AIM OF THE EXERCISE |
Please repeat, from the entries that follow, the lines from the one containing "10: (241, 33, 0.74)" through the one containing "48: (255, 108, 0.81)" exactly, adding nothing.

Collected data
***

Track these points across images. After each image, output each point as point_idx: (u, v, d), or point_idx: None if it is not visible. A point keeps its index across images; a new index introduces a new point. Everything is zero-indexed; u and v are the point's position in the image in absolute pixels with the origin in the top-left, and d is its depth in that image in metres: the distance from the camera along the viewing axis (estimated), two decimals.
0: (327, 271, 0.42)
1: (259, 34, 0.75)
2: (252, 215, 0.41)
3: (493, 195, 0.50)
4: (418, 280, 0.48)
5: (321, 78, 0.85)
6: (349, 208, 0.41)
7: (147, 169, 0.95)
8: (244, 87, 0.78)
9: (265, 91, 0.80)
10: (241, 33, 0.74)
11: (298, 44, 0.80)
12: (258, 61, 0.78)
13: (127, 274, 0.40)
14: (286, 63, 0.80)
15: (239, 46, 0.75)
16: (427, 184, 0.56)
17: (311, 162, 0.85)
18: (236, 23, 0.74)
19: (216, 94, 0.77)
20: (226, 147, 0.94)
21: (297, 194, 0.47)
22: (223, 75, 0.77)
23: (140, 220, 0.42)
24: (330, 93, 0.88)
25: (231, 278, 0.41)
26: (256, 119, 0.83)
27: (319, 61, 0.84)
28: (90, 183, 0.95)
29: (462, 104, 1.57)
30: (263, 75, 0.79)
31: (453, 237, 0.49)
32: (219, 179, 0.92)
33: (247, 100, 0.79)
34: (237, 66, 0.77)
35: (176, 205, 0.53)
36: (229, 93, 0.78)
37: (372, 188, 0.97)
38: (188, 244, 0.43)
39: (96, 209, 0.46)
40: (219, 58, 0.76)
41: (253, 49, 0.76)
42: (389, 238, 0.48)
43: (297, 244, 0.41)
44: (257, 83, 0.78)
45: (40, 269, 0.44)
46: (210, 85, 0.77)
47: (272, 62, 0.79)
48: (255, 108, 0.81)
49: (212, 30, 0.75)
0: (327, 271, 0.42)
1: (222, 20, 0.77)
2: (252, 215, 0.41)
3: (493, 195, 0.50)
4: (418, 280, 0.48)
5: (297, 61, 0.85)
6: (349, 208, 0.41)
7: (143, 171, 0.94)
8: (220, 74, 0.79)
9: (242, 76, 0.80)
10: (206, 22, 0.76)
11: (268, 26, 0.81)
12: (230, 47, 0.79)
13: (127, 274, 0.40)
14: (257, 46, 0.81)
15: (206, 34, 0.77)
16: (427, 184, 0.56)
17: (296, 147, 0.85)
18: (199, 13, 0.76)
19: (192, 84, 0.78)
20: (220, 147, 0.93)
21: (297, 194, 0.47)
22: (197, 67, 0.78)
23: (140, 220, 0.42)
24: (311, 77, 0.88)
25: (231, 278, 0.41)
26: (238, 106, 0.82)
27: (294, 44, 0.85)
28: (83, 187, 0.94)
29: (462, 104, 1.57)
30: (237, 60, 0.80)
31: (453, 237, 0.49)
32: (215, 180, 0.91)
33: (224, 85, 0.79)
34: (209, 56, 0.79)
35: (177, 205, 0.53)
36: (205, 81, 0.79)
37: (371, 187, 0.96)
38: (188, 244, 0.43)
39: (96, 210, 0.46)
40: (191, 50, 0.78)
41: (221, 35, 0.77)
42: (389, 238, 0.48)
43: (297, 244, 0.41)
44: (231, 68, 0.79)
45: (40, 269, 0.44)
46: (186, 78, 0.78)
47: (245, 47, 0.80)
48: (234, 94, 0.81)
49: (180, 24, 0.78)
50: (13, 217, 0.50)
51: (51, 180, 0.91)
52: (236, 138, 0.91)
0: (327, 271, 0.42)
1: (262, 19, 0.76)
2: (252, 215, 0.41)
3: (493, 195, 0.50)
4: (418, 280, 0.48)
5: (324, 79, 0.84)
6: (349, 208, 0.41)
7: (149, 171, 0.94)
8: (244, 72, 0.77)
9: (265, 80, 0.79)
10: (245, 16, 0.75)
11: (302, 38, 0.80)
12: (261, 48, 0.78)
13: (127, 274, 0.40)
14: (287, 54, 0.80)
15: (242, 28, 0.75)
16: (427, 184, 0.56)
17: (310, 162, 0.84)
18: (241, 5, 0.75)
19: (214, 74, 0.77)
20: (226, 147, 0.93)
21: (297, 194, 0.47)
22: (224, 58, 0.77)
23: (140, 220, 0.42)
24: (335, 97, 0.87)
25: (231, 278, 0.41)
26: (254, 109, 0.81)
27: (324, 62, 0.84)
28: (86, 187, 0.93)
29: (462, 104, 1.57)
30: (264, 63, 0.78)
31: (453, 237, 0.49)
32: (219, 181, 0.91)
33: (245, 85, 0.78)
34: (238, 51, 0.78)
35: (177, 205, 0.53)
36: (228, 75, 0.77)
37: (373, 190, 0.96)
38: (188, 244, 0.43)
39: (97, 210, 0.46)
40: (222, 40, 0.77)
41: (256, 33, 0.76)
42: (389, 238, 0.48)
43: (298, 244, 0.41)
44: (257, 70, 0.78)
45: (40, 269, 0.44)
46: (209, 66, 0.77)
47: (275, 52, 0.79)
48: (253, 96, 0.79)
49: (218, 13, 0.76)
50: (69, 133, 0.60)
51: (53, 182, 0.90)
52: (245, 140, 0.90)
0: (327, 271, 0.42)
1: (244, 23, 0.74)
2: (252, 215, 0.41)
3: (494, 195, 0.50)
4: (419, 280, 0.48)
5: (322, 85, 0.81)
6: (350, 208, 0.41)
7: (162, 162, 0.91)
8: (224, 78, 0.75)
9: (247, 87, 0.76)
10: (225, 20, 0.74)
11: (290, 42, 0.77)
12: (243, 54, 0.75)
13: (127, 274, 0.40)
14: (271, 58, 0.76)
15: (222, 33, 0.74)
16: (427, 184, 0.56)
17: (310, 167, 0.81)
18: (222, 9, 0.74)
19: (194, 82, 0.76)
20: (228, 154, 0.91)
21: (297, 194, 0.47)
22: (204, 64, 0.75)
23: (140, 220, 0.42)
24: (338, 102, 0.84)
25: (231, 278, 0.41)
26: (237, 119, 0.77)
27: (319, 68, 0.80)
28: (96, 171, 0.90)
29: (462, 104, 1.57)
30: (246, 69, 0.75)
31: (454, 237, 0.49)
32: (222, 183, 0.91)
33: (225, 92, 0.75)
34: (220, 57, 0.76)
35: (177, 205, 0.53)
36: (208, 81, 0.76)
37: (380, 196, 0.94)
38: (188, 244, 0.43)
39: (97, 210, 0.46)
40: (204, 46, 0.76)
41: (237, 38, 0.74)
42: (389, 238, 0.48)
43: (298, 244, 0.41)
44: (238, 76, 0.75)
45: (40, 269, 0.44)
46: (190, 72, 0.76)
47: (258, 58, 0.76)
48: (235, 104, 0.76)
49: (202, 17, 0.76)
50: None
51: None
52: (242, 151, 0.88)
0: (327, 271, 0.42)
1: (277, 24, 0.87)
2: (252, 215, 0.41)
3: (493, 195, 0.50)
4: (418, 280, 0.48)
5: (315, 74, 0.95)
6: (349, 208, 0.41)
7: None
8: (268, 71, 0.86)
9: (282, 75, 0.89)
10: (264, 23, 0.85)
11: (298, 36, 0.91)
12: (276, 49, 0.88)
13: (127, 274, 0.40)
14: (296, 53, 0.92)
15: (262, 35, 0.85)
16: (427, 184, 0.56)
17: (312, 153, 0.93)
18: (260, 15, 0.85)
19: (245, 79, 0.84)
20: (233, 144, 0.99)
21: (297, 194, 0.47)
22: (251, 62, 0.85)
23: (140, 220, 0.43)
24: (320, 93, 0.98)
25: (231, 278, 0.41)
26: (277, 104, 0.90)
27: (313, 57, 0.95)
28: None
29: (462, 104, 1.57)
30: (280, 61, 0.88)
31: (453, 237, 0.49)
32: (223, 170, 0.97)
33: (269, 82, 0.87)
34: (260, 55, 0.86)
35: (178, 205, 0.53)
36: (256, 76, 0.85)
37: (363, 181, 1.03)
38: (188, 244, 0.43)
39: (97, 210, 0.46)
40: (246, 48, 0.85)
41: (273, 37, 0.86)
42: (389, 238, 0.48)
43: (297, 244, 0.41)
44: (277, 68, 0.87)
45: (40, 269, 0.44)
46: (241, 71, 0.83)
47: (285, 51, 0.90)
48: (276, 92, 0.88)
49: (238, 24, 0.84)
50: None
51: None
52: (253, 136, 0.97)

***

SOLVED PROBLEM |
10: (241, 33, 0.74)
11: (298, 44, 0.80)
12: (258, 61, 0.78)
13: (127, 274, 0.40)
14: (286, 63, 0.80)
15: (239, 46, 0.75)
16: (427, 184, 0.56)
17: (311, 162, 0.85)
18: (236, 23, 0.74)
19: (216, 94, 0.77)
20: (226, 147, 0.94)
21: (297, 194, 0.47)
22: (223, 75, 0.77)
23: (140, 220, 0.42)
24: (330, 93, 0.88)
25: (231, 278, 0.41)
26: (256, 119, 0.83)
27: (319, 61, 0.84)
28: (90, 183, 0.95)
29: (462, 104, 1.57)
30: (263, 75, 0.79)
31: (453, 237, 0.49)
32: (219, 179, 0.92)
33: (247, 100, 0.79)
34: (237, 66, 0.77)
35: (176, 205, 0.53)
36: (229, 93, 0.78)
37: (372, 188, 0.97)
38: (188, 244, 0.43)
39: (96, 209, 0.46)
40: (219, 58, 0.76)
41: (253, 49, 0.76)
42: (389, 238, 0.48)
43: (297, 244, 0.41)
44: (257, 83, 0.78)
45: (40, 269, 0.44)
46: (210, 85, 0.77)
47: (272, 62, 0.79)
48: (255, 108, 0.81)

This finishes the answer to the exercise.